Culture as a cornerstone: The new expectations around representation and inclusion
Cultural relevance is now central to content quality. Buyers expect their global content to reflect inclusive language, gender neutrality, and regional variants—not as afterthoughts, but as core brand values.
This has led to:
- Terminology guidelines aligned with DEI principles
- Inclusive language support in both human workflows and AI systems
- Greater focus on underrepresented languages and dialects
- Bias-aware data curation in MT training
More than ever, organizations are recognizing that language is not neutral. It shapes perception, trust, and accessibility. Translators and AI alike must now account for societal norms, cultural nuance, and political sensitivity.
At Translated, we’re embedding these principles into everything from MT training data to customer onboarding. And our research lab, Imminent, continues to explore how language reflects evolving social dynamics—and how translation can support positive change.
The new buyer personas: Strategy, speed, and scalability
A decade ago, translation buyers were primarily localization managers and language leads. Today, the buyer landscape has diversified significantly:
- CMOs and brand leaders demanding faster go-to-market localization
- Product teams building multilingual UX by design
- Legal and compliance departments managing cross-border regulatory content
- Support teams seeking multilingual automation at scale
These personas have new expectations:
- Real-time delivery across languages
- Content-aware AI that adapts to brand tone
- Platform integration across CMS, product, and marketing stacks
- Cost models that scale predictably with usage
The result? A shift from static project-based translation to continuous, AI-enabled localization workflows—backed by SLAs, data governance, and measurable KPIs.

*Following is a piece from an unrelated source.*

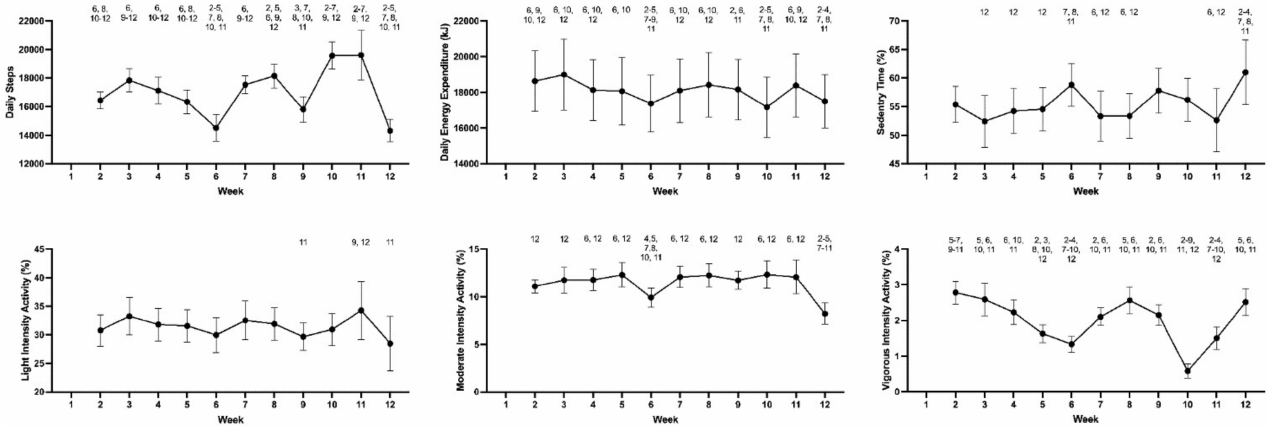
Figure 1. Physical activity measures across the 12 week BMT program (mean ± 95% confidence intervals). Note: Numbers above data points denote a significant difference to the detailed week ( p < 0.05).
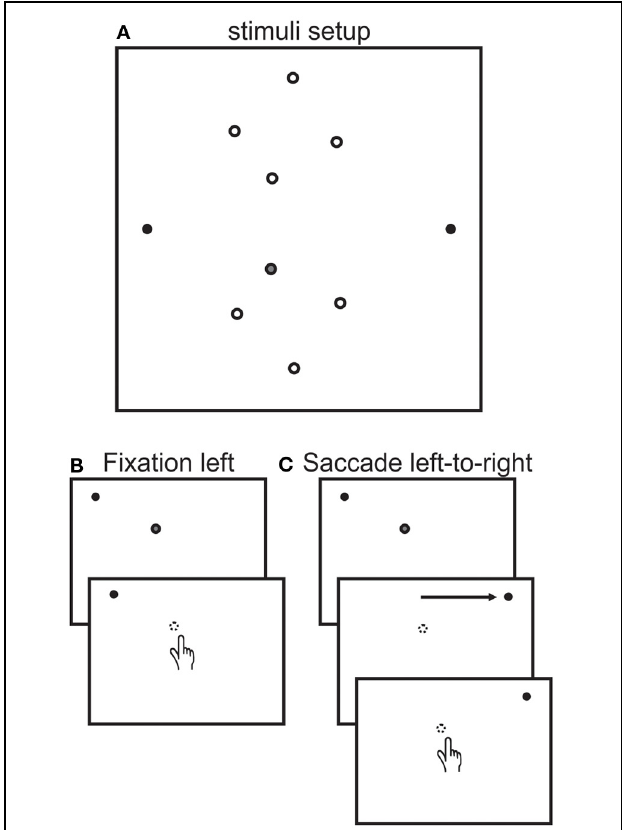
FIGURE 2 | Stimuli setup and trial sequence. (A) Stimuli setup. Participants reached to one of 8 targets (open circles) while fixating on either the left (30 ◦ ) or right (30 ◦ ) fixation dots (black dots) or after making a saccade from the left to the right fixation dots. Targets were located at 15.5 ◦ , 9.5 ◦ , 5.5 ◦ left and 3.5 ◦ right of center and 7 ◦ , 13 ◦ , 15 ◦ , and 24 ◦ up or down of center. Target locations were illuminated with a laser pointer by the experimenter from behind the screen facing the participant. The gray filled target is the one used to describe task sequence next. (B) Fixation left sequence. Each trial began with the participant fixating on the left fixation dot. Next the experiment illuminated the target (gray filled dot). The participant then reached to the location of the target, which was automatically extinguished when the participant released the start trigger. The participant remained fixated on the fixation dot throughout the trial. The fixation right session was identical except that participants fixated on the right fixation dot. (C) Saccade left-to-right sequence. Each trial began in the same way as the fixation left sequence. Next the participant made a saccade from the left to the right fixation dot. For the patient and for targets in the lower visual field, the target was no longer visible once the patient made the saccade because of the patient’s blind field. For the control subjects, the target was extinguished before the saccade was executed. After that, both groups reached for remembered location of the target.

Services are evolving—From transactional to strategic
The services landscape is also transforming. Clients are no longer just buying words—they’re looking for strategic partners who can:
- Build custom AI translation pipelines
- Co-design multilingual UX flows
- Implement automated quality evaluation frameworks
- Enable centralized governance for decentralized content teams
Companies like Airbnb, SpaceX, and Glovo have worked with Translated to deploy hybrid models—where our AI-powered tools handle scale, and our 500,000+ vetted native-speaking professionals ensure quality, nuance, and compliance.
Research and regulation: Shaping the future responsibly
Finally, the translation industry is at the center of larger conversations around:
- AI transparency and explainability
- Cross-border content regulation
- Data privacy in multilingual environments
- AI for social good, including support for endangered languages
With initiatives like DVPS (Diversibus Viis Plurima Solvo), Translated is helping lead European efforts to advance multimodal, ethical AI. This €29M project explores foundational models that combine language, vision, and sensor data—paving the way for more human-aware, real-world AI systems.
Final thought: Translation is the infrastructure of global thinking
As a matter of fact, translation is more than a service—it’s a strategic infrastructure for global interaction. It enables:
- Brands to be understood without distortion
- Products to be used without friction
- Ideas to travel across borders
- Cultures to connect without losing their voice
At Translated, we’re proud to be shaping this future—one where technology serves meaning, and where translation is not just faster, but smarter, fairer, and more culturally fluent.